| Problem to work on |
Where does the string "Triumph" occur in the entries below? Copy every line where it does.

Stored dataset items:
☆ ☆ ☆ ☆ ☆

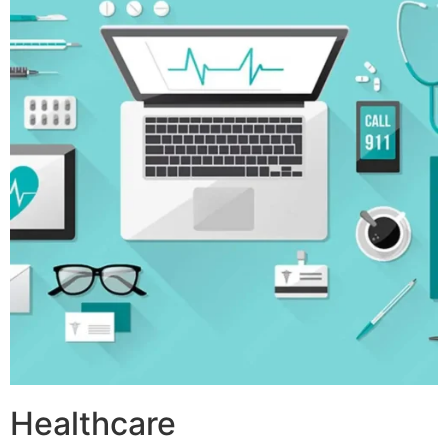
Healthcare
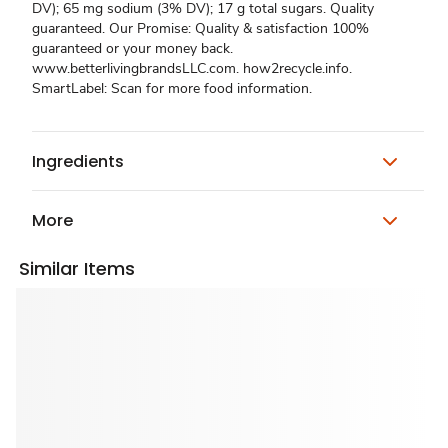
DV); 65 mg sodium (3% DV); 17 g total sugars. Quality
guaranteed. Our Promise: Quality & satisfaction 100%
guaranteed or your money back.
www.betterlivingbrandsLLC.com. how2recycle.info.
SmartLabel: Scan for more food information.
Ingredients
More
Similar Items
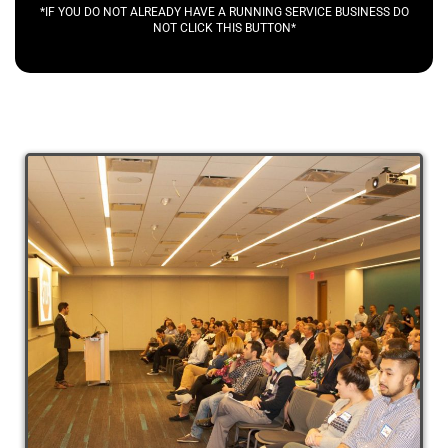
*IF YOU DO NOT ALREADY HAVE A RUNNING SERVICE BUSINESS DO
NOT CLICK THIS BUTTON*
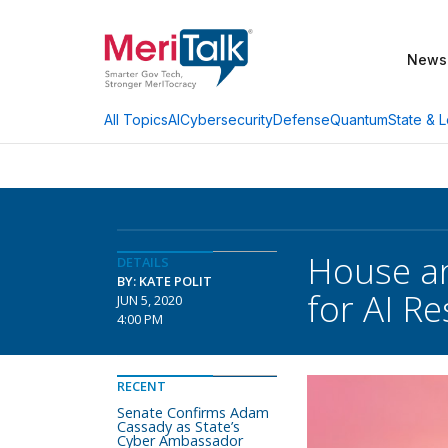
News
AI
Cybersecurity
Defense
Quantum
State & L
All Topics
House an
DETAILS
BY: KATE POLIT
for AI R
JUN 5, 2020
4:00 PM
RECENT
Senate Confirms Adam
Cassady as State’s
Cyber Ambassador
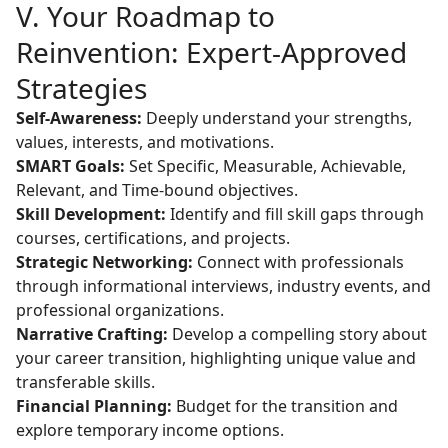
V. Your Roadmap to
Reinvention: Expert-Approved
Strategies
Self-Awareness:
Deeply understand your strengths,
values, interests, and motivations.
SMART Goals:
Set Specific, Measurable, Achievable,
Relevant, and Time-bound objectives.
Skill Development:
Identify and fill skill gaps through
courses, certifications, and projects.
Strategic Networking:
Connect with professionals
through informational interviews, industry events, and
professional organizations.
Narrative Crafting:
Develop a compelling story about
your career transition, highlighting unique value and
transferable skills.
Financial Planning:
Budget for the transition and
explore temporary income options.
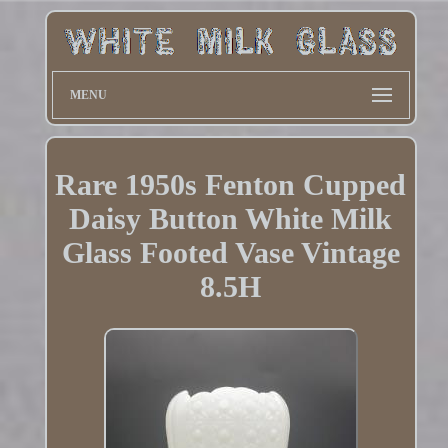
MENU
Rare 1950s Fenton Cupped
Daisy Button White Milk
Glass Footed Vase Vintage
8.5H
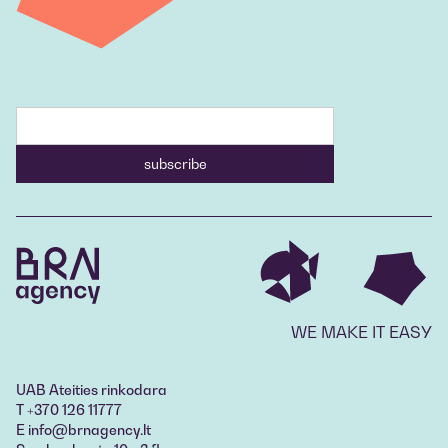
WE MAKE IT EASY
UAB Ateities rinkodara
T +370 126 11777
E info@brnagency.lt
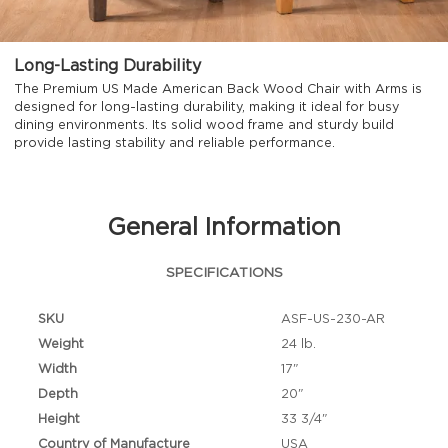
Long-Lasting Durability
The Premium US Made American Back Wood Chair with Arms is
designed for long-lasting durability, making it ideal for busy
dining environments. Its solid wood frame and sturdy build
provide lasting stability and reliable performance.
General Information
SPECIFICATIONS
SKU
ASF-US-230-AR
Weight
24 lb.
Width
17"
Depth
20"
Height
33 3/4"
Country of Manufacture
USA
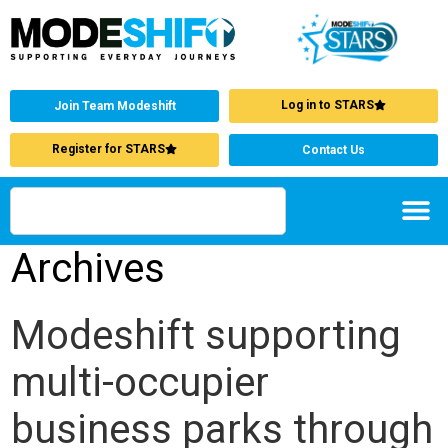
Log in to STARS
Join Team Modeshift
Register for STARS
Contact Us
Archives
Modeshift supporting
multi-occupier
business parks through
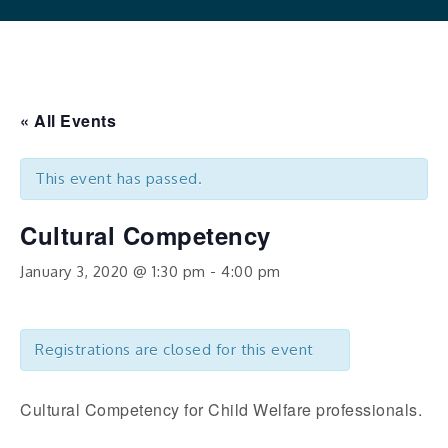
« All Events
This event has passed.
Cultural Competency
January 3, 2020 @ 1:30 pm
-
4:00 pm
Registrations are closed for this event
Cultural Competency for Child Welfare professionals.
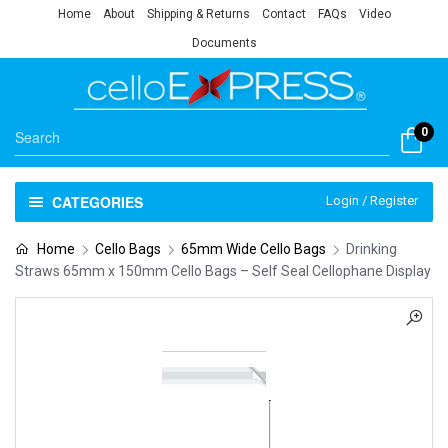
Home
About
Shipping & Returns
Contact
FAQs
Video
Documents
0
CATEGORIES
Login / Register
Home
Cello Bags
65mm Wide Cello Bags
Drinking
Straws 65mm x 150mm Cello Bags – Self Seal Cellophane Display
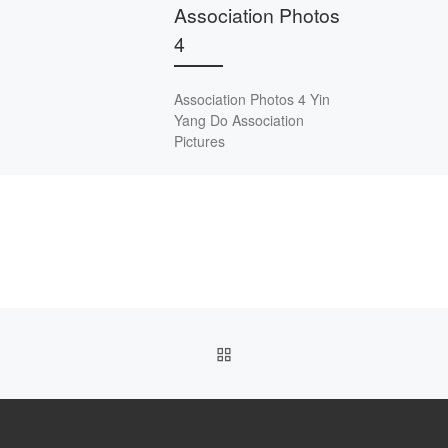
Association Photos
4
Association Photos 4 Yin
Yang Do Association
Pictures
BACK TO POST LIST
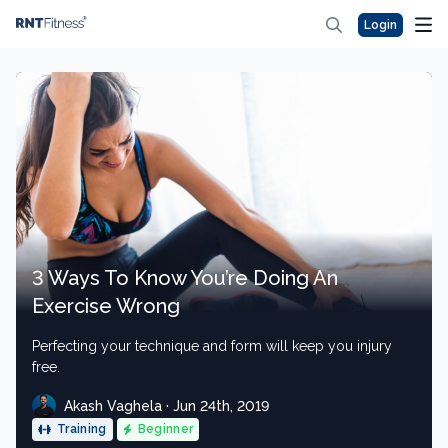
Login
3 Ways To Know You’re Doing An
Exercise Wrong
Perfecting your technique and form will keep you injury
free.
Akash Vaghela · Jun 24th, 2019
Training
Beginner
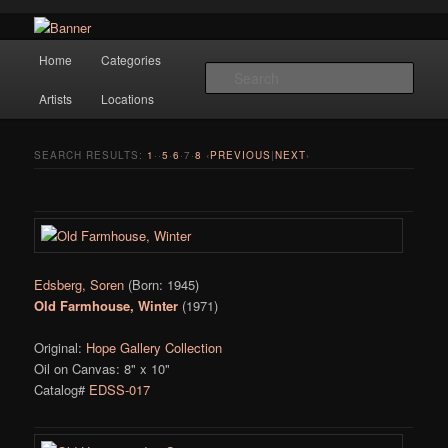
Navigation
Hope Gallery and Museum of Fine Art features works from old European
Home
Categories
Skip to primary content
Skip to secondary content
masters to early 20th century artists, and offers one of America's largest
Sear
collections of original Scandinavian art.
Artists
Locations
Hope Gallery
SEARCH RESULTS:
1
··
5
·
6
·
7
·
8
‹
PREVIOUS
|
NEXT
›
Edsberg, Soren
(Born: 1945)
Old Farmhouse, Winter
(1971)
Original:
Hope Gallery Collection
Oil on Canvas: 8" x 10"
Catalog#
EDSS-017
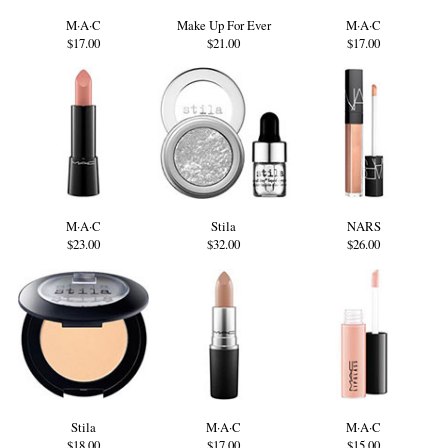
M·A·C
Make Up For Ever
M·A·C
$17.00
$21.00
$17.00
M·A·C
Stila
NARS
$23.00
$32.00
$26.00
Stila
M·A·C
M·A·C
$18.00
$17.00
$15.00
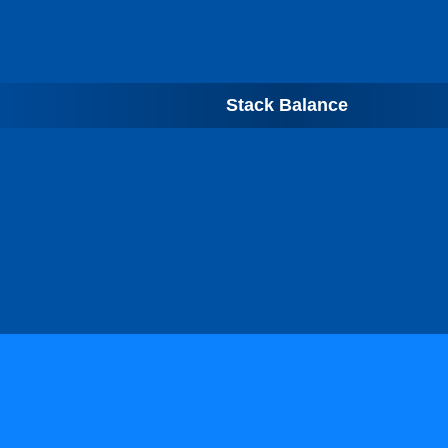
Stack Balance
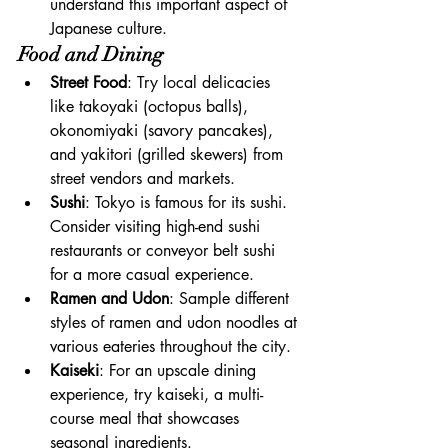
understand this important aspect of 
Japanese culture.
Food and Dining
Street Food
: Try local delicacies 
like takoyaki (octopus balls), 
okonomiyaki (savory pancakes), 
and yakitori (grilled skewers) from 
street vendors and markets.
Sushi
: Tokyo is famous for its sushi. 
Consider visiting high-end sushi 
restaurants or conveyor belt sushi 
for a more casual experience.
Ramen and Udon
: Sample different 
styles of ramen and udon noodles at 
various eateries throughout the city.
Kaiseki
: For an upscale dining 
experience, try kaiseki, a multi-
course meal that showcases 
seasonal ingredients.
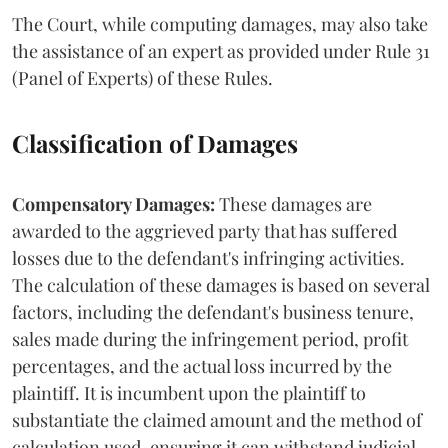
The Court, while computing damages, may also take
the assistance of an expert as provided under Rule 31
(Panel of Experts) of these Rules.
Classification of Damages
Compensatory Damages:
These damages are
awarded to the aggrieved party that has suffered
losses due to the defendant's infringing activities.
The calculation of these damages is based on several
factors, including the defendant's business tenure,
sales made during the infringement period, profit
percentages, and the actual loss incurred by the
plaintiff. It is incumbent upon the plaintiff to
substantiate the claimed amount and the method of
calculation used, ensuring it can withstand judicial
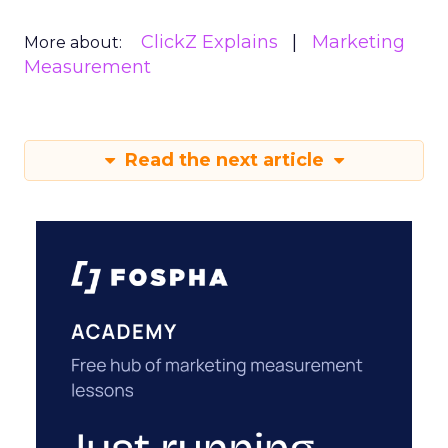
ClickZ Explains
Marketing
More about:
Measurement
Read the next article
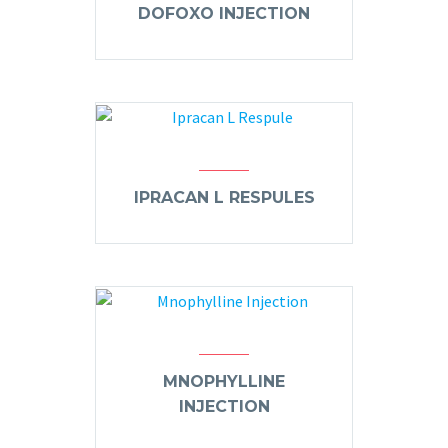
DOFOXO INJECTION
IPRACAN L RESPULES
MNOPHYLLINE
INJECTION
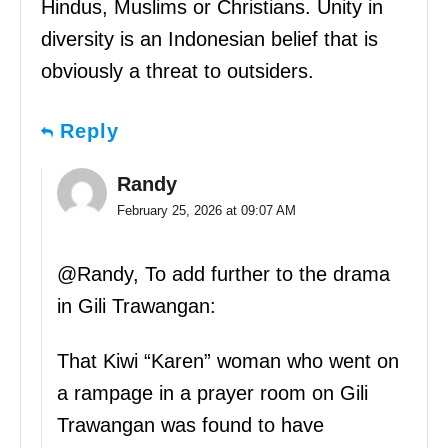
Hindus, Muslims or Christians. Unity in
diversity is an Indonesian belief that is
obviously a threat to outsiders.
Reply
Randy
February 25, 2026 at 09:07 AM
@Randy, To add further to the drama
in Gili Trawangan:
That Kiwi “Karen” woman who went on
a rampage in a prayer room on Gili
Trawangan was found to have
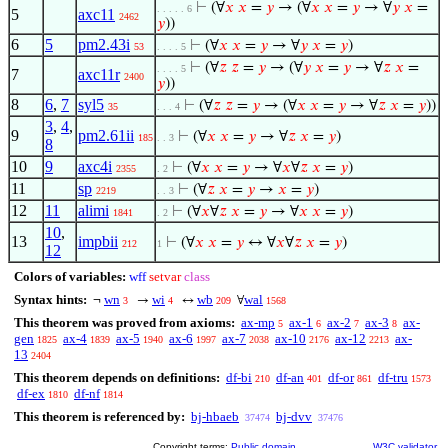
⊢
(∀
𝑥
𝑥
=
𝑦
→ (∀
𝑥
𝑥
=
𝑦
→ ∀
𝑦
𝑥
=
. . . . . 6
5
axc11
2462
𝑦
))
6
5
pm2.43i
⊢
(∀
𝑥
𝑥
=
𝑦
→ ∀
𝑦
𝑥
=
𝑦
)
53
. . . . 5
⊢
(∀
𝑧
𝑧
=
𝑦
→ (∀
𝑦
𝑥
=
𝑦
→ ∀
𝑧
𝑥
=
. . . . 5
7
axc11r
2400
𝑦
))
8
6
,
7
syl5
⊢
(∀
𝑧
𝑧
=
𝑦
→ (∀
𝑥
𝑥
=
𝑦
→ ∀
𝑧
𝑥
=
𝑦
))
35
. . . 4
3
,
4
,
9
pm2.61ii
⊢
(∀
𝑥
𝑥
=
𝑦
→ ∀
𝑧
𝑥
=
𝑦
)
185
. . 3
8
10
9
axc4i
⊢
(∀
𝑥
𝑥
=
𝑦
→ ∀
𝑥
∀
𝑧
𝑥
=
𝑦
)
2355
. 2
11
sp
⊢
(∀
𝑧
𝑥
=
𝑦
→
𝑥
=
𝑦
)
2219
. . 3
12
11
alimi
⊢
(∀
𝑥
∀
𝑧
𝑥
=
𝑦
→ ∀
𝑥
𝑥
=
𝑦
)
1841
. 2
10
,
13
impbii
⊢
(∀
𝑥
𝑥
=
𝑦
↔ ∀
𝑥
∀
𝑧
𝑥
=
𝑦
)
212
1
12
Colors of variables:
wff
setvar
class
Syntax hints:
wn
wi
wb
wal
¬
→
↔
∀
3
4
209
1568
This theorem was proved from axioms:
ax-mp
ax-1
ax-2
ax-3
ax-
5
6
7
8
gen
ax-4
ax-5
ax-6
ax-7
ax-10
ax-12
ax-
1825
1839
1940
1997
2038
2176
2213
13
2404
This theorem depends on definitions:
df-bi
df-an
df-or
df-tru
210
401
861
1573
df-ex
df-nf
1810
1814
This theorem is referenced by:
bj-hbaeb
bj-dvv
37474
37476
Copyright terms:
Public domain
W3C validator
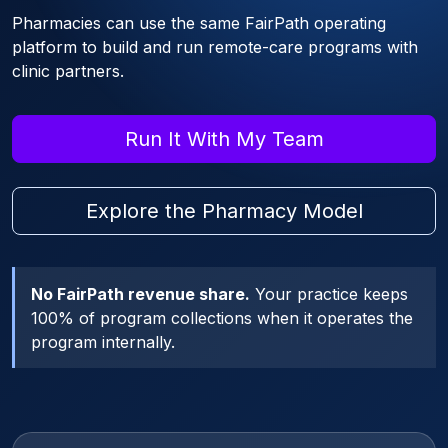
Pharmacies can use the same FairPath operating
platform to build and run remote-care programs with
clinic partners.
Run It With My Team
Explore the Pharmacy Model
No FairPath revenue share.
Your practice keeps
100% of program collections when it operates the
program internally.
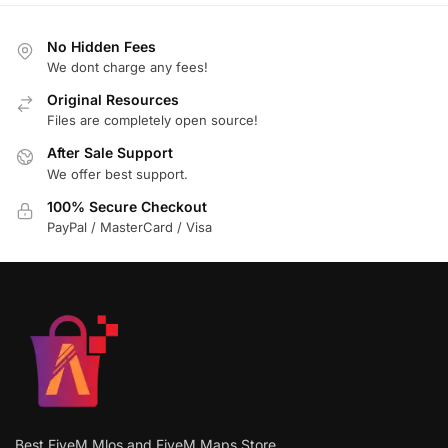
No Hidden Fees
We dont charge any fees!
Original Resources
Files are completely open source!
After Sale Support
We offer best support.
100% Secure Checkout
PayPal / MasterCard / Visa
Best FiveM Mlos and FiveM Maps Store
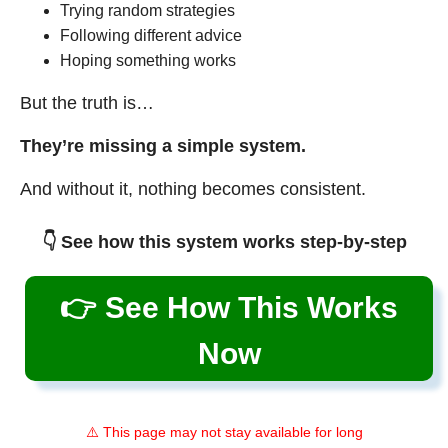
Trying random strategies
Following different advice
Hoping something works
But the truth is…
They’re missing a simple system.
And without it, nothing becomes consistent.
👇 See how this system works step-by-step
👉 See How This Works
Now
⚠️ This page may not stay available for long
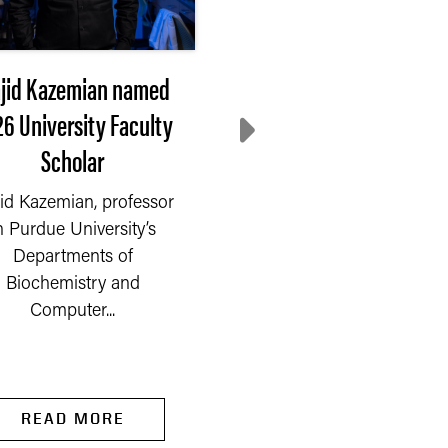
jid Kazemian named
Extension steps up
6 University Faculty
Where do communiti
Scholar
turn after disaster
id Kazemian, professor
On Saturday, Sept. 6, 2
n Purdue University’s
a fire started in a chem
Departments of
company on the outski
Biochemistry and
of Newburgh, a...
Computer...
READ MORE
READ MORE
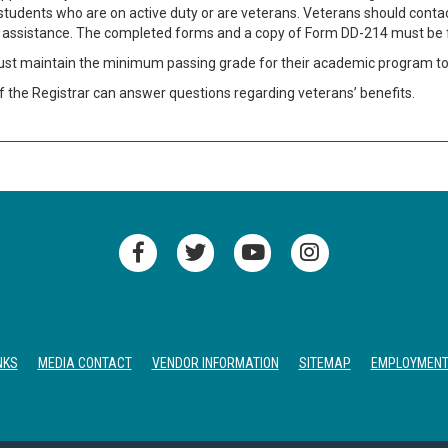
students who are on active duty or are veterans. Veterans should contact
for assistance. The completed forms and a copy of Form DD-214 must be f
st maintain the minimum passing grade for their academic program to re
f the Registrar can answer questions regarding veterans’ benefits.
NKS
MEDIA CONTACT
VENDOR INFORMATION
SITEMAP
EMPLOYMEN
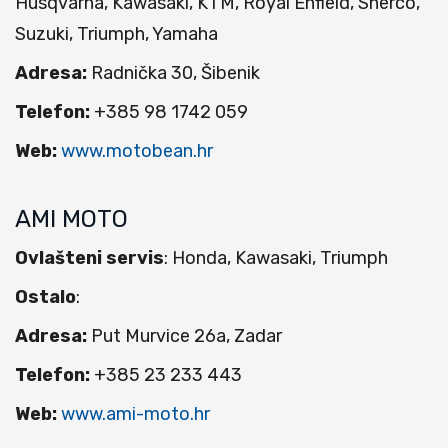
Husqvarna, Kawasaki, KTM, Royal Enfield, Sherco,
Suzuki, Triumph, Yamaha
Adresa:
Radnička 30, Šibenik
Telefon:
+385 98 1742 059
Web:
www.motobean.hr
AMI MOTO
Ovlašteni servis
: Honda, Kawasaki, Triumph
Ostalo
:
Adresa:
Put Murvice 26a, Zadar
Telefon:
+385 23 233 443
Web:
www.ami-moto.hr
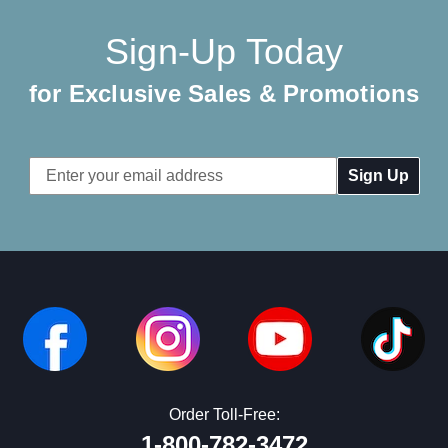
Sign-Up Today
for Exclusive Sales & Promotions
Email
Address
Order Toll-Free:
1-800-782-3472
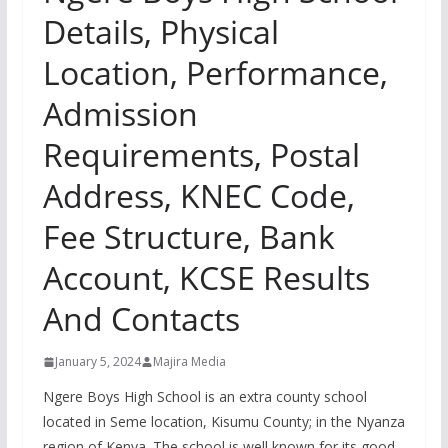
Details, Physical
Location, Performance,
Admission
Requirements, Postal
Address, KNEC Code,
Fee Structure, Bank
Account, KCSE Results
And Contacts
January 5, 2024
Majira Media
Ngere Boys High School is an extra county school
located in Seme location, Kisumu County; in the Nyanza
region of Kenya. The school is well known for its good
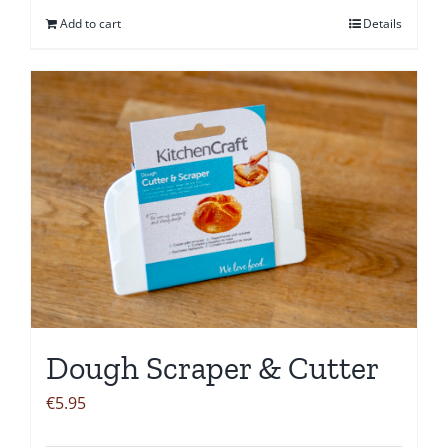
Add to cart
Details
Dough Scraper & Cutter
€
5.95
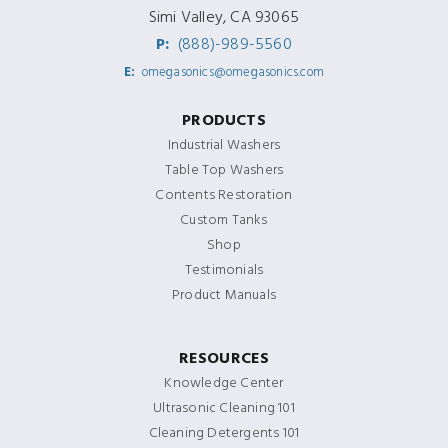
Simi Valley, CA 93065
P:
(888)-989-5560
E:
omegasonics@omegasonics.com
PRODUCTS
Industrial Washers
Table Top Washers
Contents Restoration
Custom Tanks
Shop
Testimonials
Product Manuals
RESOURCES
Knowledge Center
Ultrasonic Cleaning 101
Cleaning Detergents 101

☆ ☆ ☆ ☆ ☆

| Written response |
Suzuki, Triumph, Yamaha
: Honda, Kawasaki, Triumph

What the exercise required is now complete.